Plain-text document sources
========================================================================
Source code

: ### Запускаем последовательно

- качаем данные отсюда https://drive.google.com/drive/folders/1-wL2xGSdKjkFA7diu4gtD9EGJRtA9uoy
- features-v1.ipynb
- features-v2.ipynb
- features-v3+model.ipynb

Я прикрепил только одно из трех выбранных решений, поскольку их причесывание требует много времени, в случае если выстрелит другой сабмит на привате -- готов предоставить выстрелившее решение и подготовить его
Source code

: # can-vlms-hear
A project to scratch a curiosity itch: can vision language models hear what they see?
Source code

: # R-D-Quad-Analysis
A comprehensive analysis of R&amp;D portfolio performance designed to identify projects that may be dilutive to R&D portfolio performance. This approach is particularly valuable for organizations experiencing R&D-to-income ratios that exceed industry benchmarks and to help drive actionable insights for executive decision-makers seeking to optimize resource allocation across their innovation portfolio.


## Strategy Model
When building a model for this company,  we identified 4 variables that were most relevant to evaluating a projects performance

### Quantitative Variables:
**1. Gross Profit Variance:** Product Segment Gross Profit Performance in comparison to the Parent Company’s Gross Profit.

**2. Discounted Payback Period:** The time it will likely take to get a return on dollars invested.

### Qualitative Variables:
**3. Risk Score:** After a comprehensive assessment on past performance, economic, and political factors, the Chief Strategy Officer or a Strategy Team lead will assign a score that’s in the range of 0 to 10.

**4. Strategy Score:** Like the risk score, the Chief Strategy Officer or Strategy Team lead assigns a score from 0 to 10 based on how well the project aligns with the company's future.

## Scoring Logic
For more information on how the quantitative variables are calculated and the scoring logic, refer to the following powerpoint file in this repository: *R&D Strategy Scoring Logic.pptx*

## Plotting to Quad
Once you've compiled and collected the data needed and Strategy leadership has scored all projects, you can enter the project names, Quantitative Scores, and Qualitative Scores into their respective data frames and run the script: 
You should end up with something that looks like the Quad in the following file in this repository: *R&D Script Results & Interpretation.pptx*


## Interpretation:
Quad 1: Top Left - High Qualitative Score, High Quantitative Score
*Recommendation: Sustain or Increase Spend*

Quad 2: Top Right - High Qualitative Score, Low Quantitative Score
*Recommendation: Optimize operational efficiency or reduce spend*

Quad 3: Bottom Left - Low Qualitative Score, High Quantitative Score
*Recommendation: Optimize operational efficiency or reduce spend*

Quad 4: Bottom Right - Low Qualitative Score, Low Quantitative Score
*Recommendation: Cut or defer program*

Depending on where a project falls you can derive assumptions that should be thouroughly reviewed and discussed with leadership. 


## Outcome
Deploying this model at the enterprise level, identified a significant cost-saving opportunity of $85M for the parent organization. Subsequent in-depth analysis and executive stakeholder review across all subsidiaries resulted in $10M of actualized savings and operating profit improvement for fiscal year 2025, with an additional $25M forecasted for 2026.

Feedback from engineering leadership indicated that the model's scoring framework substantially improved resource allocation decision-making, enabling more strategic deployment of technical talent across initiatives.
========================================================================
» **ASSIGNMENT**:
An exact copy of every record above is required.

» **ANSWER SPACE**:
Source code

: ### Запускаем последовательно

- качаем данные отсюда https://drive.google.com/drive/folders/1-wL2xGSdKjkFA7diu4gtD9EGJRtA9uoy
- features-v1.ipynb
- features-v2.ipynb
- features-v3+model.ipynb

Я прикрепил только одно из трех выбранных решений, поскольку их причесывание требует много времени, в случае если выстрелит другой сабмит на привате -- готов предоставить выстрелившее решение и подготовить его
Source code

: # can-vlms-hear
A project to scratch a curiosity itch: can vision language models hear what they see?
Source code

: # R-D-Quad-Analysis
A comprehensive analysis of R&amp;D portfolio performance designed to identify projects that may be dilutive to R&D portfolio performance. This approach is particularly valuable for organizations experiencing R&D-to-income ratios that exceed industry benchmarks and to help drive actionable insights for executive decision-makers seeking to optimize resource allocation across their innovation portfolio.


## Strategy Model
When building a model for this company,  we identified 4 variables that were most relevant to evaluating a projects performance

### Quantitative Variables:
**1. Gross Profit Variance:** Product Segment Gross Profit Performance in comparison to the Parent Company’s Gross Profit.

**2. Discounted Payback Period:** The time it will likely take to get a return on dollars invested.

### Qualitative Variables:
**3. Risk Score:** After a comprehensive assessment on past performance, economic, and political factors, the Chief Strategy Officer or a Strategy Team lead will assign a score that’s in the range of 0 to 10.

**4. Strategy Score:** Like the risk score, the Chief Strategy Officer or Strategy Team lead assigns a score from 0 to 10 based on how well the project aligns with the company's future.

## Scoring Logic
For more information on how the quantitative variables are calculated and the scoring logic, refer to the following powerpoint file in this repository: *R&D Strategy Scoring Logic.pptx*

## Plotting to Quad
Once you've compiled and collected the data needed and Strategy leadership has scored all projects, you can enter the project names, Quantitative Scores, and Qualitative Scores into their respective data frames and run the script: 
You should end up with something that looks like the Quad in the following file in this repository: *R&D Script Results & Interpretation.pptx*


## Interpretation:
Quad 1: Top Left - High Qualitative Score, High Quantitative Score
*Recommendation: Sustain or Increase Spend*

Quad 2: Top Right - High Qualitative Score, Low Quantitative Score
*Recommendation: Optimize operational efficiency or reduce spend*

Quad 3: Bottom Left - Low Qualitative Score, High Quantitative Score
*Recommendation: Optimize operational efficiency or reduce spend*

Quad 4: Bottom Right - Low Qualitative Score, Low Quantitative Score
*Recommendation: Cut or defer program*

Depending on where a project falls you can derive assumptions that should be thouroughly reviewed and discussed with leadership. 


## Outcome
Deploying this model at the enterprise level, identified a significant cost-saving opportunity of $85M for the parent organization. Subsequent in-depth analysis and executive stakeholder review across all subsidiaries resulted in $10M of actualized savings and operating profit improvement for fiscal year 2025, with an additional $25M forecasted for 2026.

Feedback from engineering leadership indicated that the model's scoring framework substantially improved resource allocation decision-making, enabling more strategic deployment of technical talent across initiatives.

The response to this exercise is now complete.